5. Sim, incluo-me nessa tendência. E não gosto. As relações interpessoais estão a ser fortemente afectadas pelo crescente avanço da tecnologia


Rui da Silva, 19 anos
Educação física e desporto escolar
Faculdade de Educação Física e Desporto da Universidade Lusófona

1. Diariamente passo cerca de 5h na Internet, tendo em conta que os espaços que frequento possuem maioritariamente rede wifi.
2. Tenho acesso à Internet no telemóvel, a qual utilizo como forma de comunicação, através das redes sociais, pois não faço carregamentos móveis, o que não me permite uma comunicação fora de uma zona sem Internet.
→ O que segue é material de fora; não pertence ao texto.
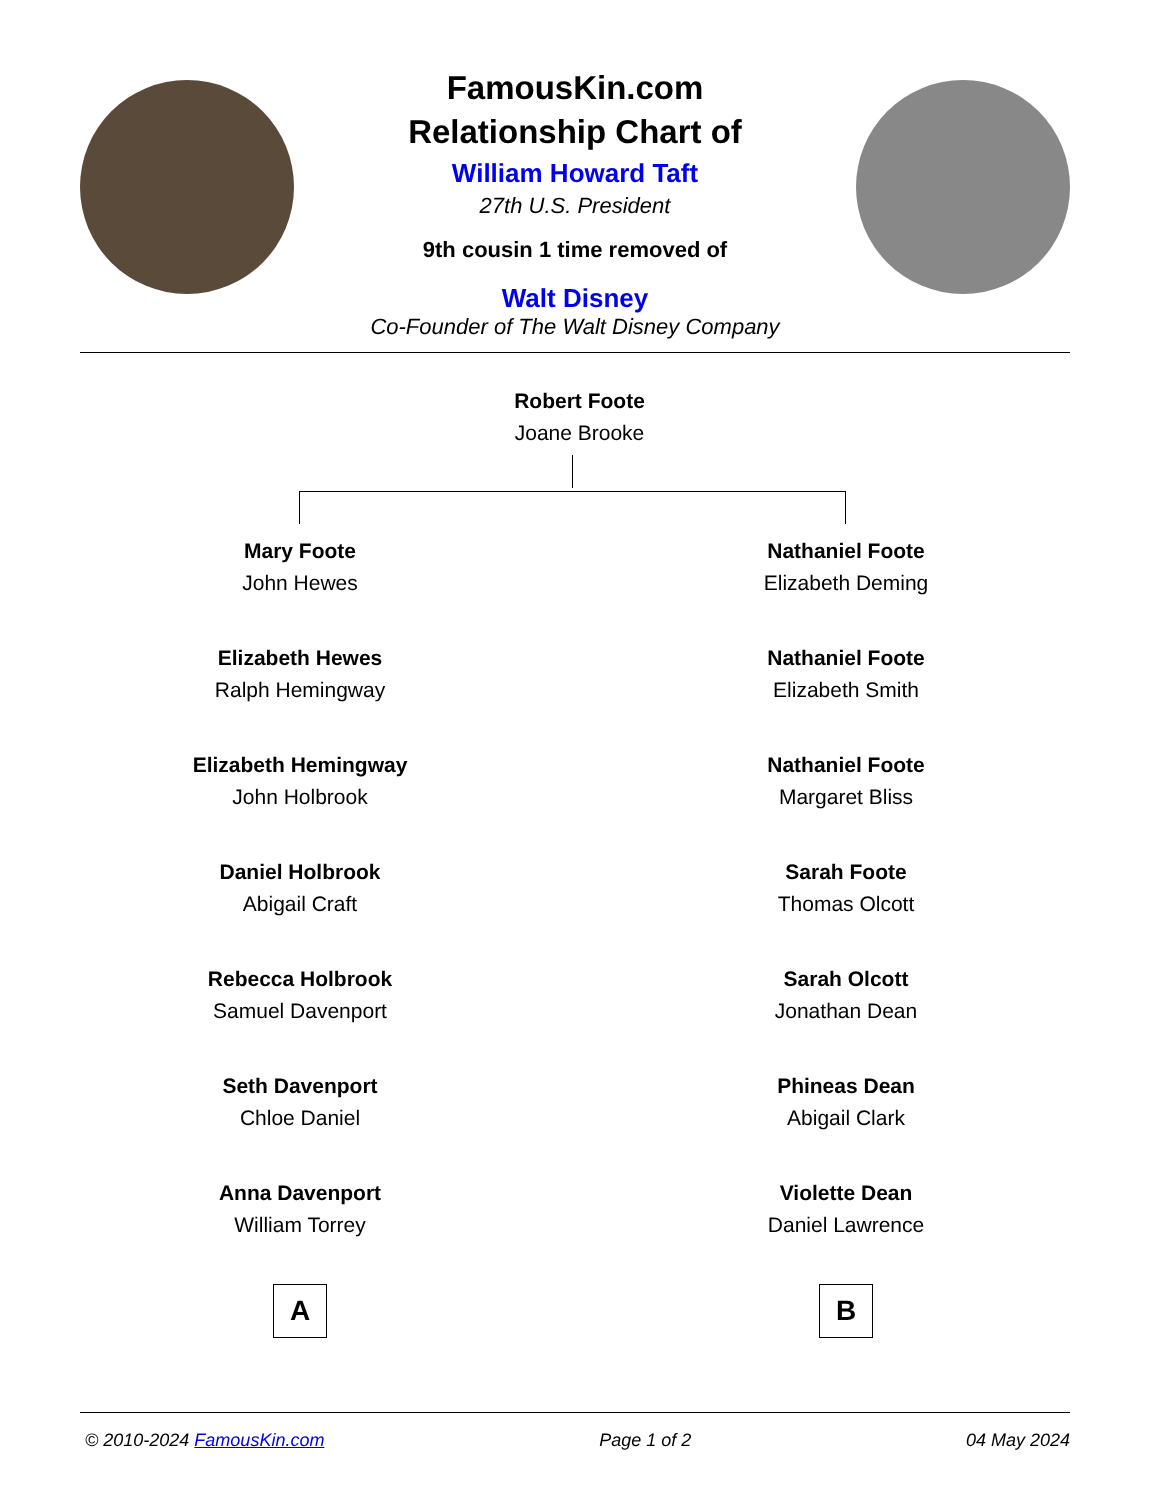FamousKin.com
Relationship Chart of
William Howard Taft
27th U.S. President
9th cousin 1 time removed of
Walt Disney
Co-Founder of The Walt Disney Company
Robert Foote
Joane Brooke
Mary Foote
John Hewes
Elizabeth Hewes
Ralph Hemingway
Elizabeth Hemingway
John Holbrook
Daniel Holbrook
Abigail Craft
Rebecca Holbrook
Samuel Davenport
Seth Davenport
Chloe Daniel
Anna Davenport
William Torrey
A
Nathaniel Foote
Elizabeth Deming
Nathaniel Foote
Elizabeth Smith
Nathaniel Foote
Margaret Bliss
Sarah Foote
Thomas Olcott
Sarah Olcott
Jonathan Dean
Phineas Dean
Abigail Clark
Violette Dean
Daniel Lawrence
B
© 2010-2024 FamousKin.com Page 1 of 2 04 May 2024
Utilizo por aplicações, neste momento, o Facebook, o Facebook Messenger, o Instagram, o Whatsapp, o Viber e o Snapchat. Que penso que reflicta as aplicações presentes nos telemóveis da maioria dos jovens da minha idade.
3. Não me sinto minimamente dependente da Internet a não ser na elaboração de trabalhos que envolvem uma pesquisa mais aprofundada, ou para aquisição de material de estudo que os professores nos cedem por e-mail ou moodle.
4. De férias, ou seja, livre das obrigações impostas pela faculdade ao uso da Internet, aguentaria um grande período de tempo, sem uso da mesma, visto que sempre vou de férias deixo o telemóvel e o computador em casa.
5. Um estudo recente diz que cerca de 70% dos jovens europeus sofre do "vício da internet", não lhe queria chamar um vício, mas creio que muito mais de 70% dos jovens tenham uma grande necessidade em usar a Internet, maioritariamente despendendo muito tempo em redes sociais em vez de o aproveitar em outros dos muitos benefícios presentes na mesma (erro no qual me incluo).


David Jacinto, 23 anos
1.º ano, Gestão Comercial e Marketing
Instituto Superior de Gestão

1. Mais ou menos uma hora por dia.
2. Sim utilizo, para aceder às redes sociais, para comunicar e para fazer pesquisas simples, e para me manter actualizado a nível de noticias em Portugal e no mundo. Apps que utilizo (Whatsaop; viber; facebook; instagram e alguns jornais online).
3. Sim, dependente acho que de uma maneira ou outra todos estamos, a Internet faz parte de todos nós nos dias que correm, a evolução tecnológica fez com que assim fosse.
4. Uma semana, um mês... Não sei.
5. Sim, uns mais que outros, mas a meu ver esta tendência vai-se agravando com o passar do tempo. Acho que se deveria fazer alguma coisa em relação a este aspecto ,pois pode vir a ter repercussões graves no futuro.